SCR 1044 already was approved by the Senate on a 16-14 party-line vote. It now awaits debate in the full House.

And, being a ballot measure, it would bypass Hobbs.

This would be the first significant change in how judges are selected and retained since voters approved what is known as “merit selection” in 1974.

Prior to that, judges were elected like all politicians. And that remains the case in counties of fewer than 250,000 residents.

Under the new system, when a vacancy occurs, applicants are screened by special panels who make nominations to the governor who then must choose from that list. Voters then get to decide on a regular basis whether to retain or reject a request for a new term.

If rejected, the process starts over again. Only six have been ousted in all that time, none from the Supreme Court.

Members of the Arizona Judges Association want that changed and retained former state Sen. Jonathan Paton to lobby for them.
Paton says most Arizonans are totally unfamiliar with the judges.

And he pointed out in Maricopa County it is not unusual for the names of more than 50 superior court judges to be on the ballot.

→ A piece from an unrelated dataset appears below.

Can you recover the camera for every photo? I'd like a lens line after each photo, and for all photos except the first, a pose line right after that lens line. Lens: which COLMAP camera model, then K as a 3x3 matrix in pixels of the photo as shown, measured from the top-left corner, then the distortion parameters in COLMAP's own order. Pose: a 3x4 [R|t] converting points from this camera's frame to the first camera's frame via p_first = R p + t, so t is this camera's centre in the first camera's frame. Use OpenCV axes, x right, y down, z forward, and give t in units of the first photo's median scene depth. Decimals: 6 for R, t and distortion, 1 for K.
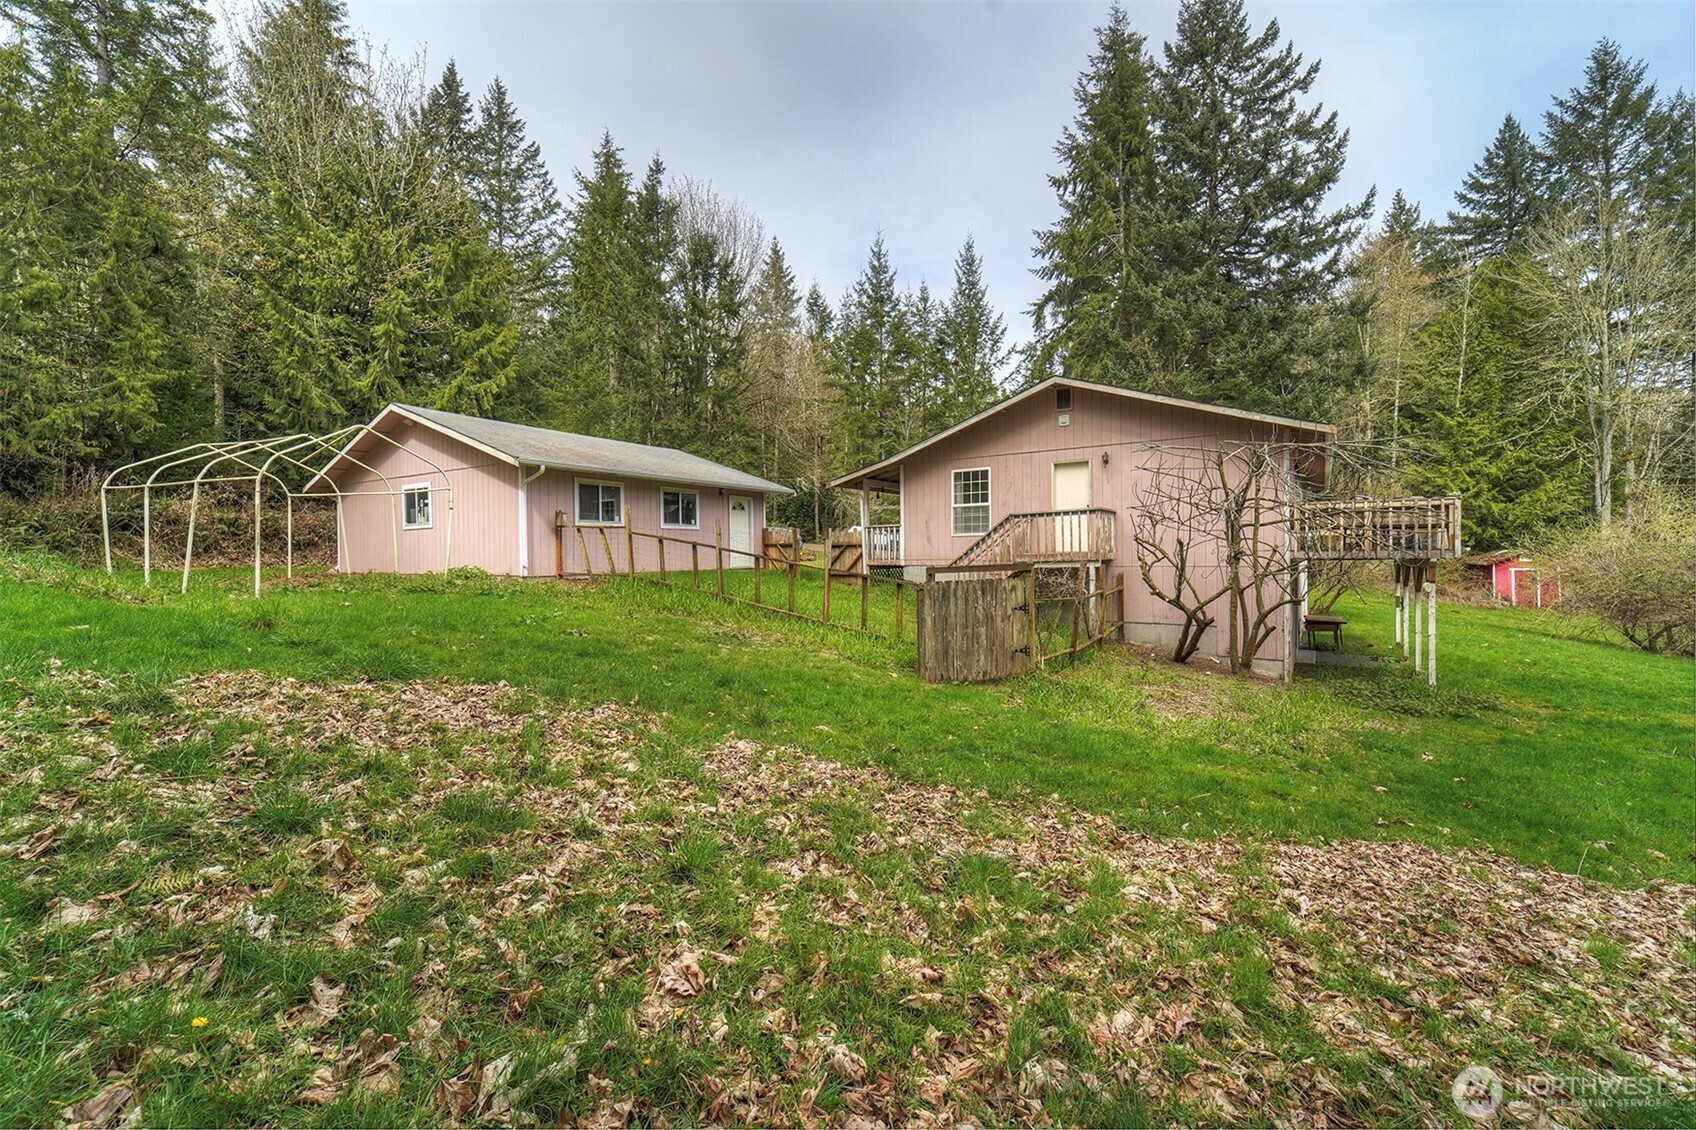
lens RADIAL K [[685.1, 0, 848.0], [0, 685.1, 565.0], [0, 0, 1]] dist [0.002339, -0.000621]
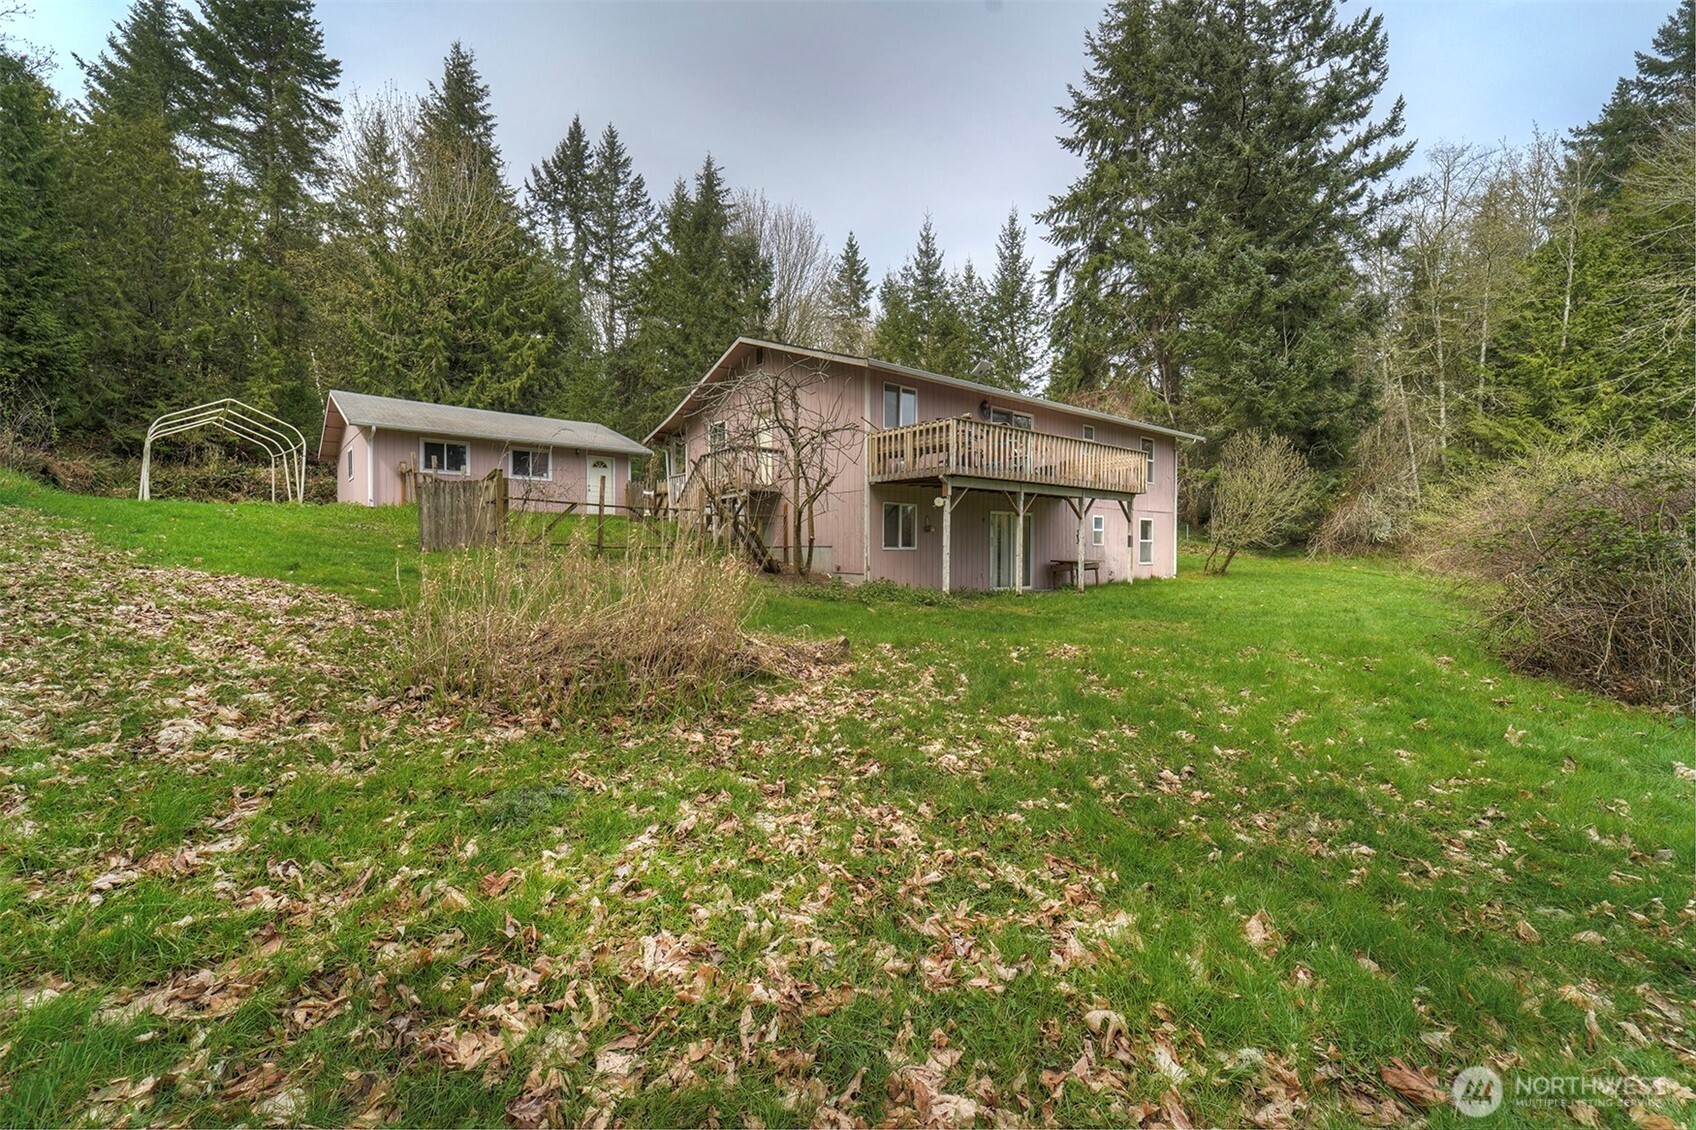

What he got Gowan to sponsor would essentially be lifetime appointments — at least until mandatory retirement at age 70 — for any Supreme Court, Court of Appeals or superior court judge in larger counties unless they got into trouble and their names were placed on the ballot.

Gowan did not return calls seeking comment. But Paton said the proposal has nothing to do with the legal fight over abortion, pointing out it was filed in February, two months before the Supreme Court ruling.

But what also is true is that everyone was aware that a decision was pending after the high court heard arguments in December.

And Paton defended the retroactivity clause that would override any decision by voters in November to turn King or Bolick out of office.

“The voters will decide if this is a good policy,” he said. Paton said having the change prospective only — meaning only those judges who would have to stand for retention beginning in 2026 — “doesn’t make any sense.”

Jackson, however, said voters are entitled to have their say on judges — even if opposition is based on a single decision.
“Voters across the board are angry about this ruling,” Jackson said.

“This decision is not in line with voters want,” she continued. “If Arizona voters want to use the power that the constitution gives them to hold them accountable, and their main concern is this ruling, then I think voters are within their rights and power to do so.”

Anyway, she said, it’s not like Progress Arizona is making the court political.

Jackson pointed out there were just five justices on the Supreme Court until 2016. That is when Ducey convinced the Republican-controlled Legislature to expand the court to seven, a move that immediately gave him two appointments on top of the one he already had made.

Ducey argued that the change was justified by the state’s population growth.

But Democrats said that excuse doesn’t wash, pointing out that, even at five justices, that amounted to one for every 1.3 million residents. By contrast, California, with seven on its high court, had one for every 5.5 million residents.

That 2016 law enabled Ducey to add Bolick, a registered Libertarian, and Republican John Lopez IV. It also meant he named five of the seven justices; the two dissenters in the abortion decision, Chief Justice Robert Brutinel and Justice Ann Scott Timmer, were named by Jan Brewer, his predecessor.

Only six justices decided the case after Bill Montgomery, another Ducey appointee, disqualified himself.

The campaign by Progress Arizona puts Bolick and King in a difficult position.

While Progress Arizona can raise funds to defeat them — Jackson said she does not know how much that will take — Paton said the rules governing sitting judges prohibit them from soliciting funds to convince voters to keep them on the bench.

Instead, only someone acting as a “surrogate” for them can raise money for a campaign.

Potentially more significant, the rules bar judges judge from speaking about or defending individual decisions. About the only option is the ability to respond to “false, misleading or unfair allegations’’ made against them during the campaign.
Paton said he did not know who would finance the campaign to convince voters to scrap the current way merit selection works.